Although you have someone better control with dynamic basal from the pump, it also includes the added variable of the pump site. In my experience the site often plays a bigger role than anything else… Not to mention how long the pump is on a certain site. Pros and cons. Another thing I’ve noticed is that a new pump site needs “saturation time” before really becoming effective, so I often increase basal or give an extra micro bolus. The outcome from the next mealtime bolus is usually a good indicator for how well that site is going to work.
I like your idea of using a specific indicator though.
Annoying thing with pump is the lack of being able to automatically change basal profiles for expected situation like you know next week is going to be higher then this week. Or Sat/Sun are typically going to be different than Mon~Fri. (ie - on an automatic schedule. Obviously can change manually but having it switch by itself based on a programmed schedule would be cool. And I think really useful. And a small change from an R&D / programming point of view.)
We use the Tandem t:slim X2 and can have multiple profiles with each their basal settings. But no automatic switching. Which seems trivial to program in and would be quite helpful. Can’t have everything.
Looks like the Omnipod can have 7 basal programs. So, you could create one program for each of the four weeks and switch among them. That might take care of the majority of the changes and then apply temp basal rates as appropriate on top of that. I think Omnipod allows temp basal max duration of 12 hrs?
I like your ideas and your thinking.
I currently have a Work Day and a Weekend basal profile. I currently use 12 hour temp basals for everything when I need them. I’m hoping that my theory that a proper “shape” to each day is all I need, + or - a percentage for hormone fluctuations. I haven’t had enough success due to site issues/skin issues/insulin issues yet to be able to ferret that out. And it seems that some month’s hormones behave better or worse than others. Hence me trying out a birth control experiment in a few weeks after I get established with Novolog (switched from Humalog) and with my new Flonase regimen on the skin. Also trying new sites this month for the first time. So I’m variables run amok right now!!!
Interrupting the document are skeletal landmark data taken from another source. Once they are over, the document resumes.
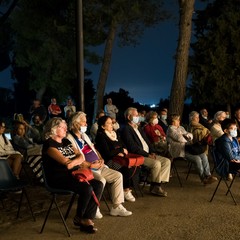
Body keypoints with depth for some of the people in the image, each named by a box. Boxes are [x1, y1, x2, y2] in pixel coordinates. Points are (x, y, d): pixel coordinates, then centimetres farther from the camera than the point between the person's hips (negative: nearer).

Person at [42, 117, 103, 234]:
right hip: (59, 178, -8)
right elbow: (64, 161, -17)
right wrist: (80, 162, -3)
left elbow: (80, 156, 9)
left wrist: (74, 162, -14)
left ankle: (87, 219, -12)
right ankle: (78, 218, -4)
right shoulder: (49, 144, -7)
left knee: (98, 185, -13)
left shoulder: (66, 141, 18)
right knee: (87, 188, -28)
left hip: (73, 174, 8)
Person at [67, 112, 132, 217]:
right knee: (101, 180, -33)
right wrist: (91, 165, -18)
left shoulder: (84, 135, 20)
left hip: (98, 166, 9)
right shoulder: (69, 139, -11)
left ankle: (117, 207, 0)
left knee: (118, 176, -3)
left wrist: (100, 159, 6)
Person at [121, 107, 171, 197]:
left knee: (167, 161, -5)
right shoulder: (126, 129, -8)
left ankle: (159, 183, -6)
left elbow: (147, 141, 21)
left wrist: (152, 152, 3)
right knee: (156, 163, -28)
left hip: (148, 154, 9)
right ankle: (154, 187, -9)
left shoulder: (139, 128, 21)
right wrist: (147, 155, -17)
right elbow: (133, 147, -17)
I am sure you know better then me but there is obviously quite a difference among the various BC options which have substantially different impacts on BG levels as well as the change in BG level across the month.
When we switched from Humalog to Novolog, didn’t notice any chance of significance. Sounds like that is very much individual where some people see a difference and some do not. Probably no way to predict for any given person.
Totally agree on both counts (insulin differences or not…and variety of BC options).
I’ve run my BC theory through three doctors and through IDS. We’re going with what we believe to be the best choice from a hormone and consistency standpoint. When I look back over my 12 T1D years, my best control was (1) pre-children and (2) when I was on this kind of birth control before. I started insulin and BC at the same time. Then I was trying to get pregnant, and having a baby, and trying to get pregnant a second time, having a second baby, and raising said babies over the last nine years. Obviously having little kids (sleep deprivation, erratic pre-bolusing abilities due to being only parent at home a lot of the time and little ones being rather demanding ) accounts (FOR ME, not for everyone) for some of my A1C uptick. But I’d like to go back to BC to see if it dampens some of the swings or at least makes them more scheduled. I’ll probably start a thread about that when I commence experimenting.
The Cozmo 1800 had this feature. Didn’t Tandem buy the Cozmo patents? I bet they could make that feature without much trouble. And I agree, it would be SO useful.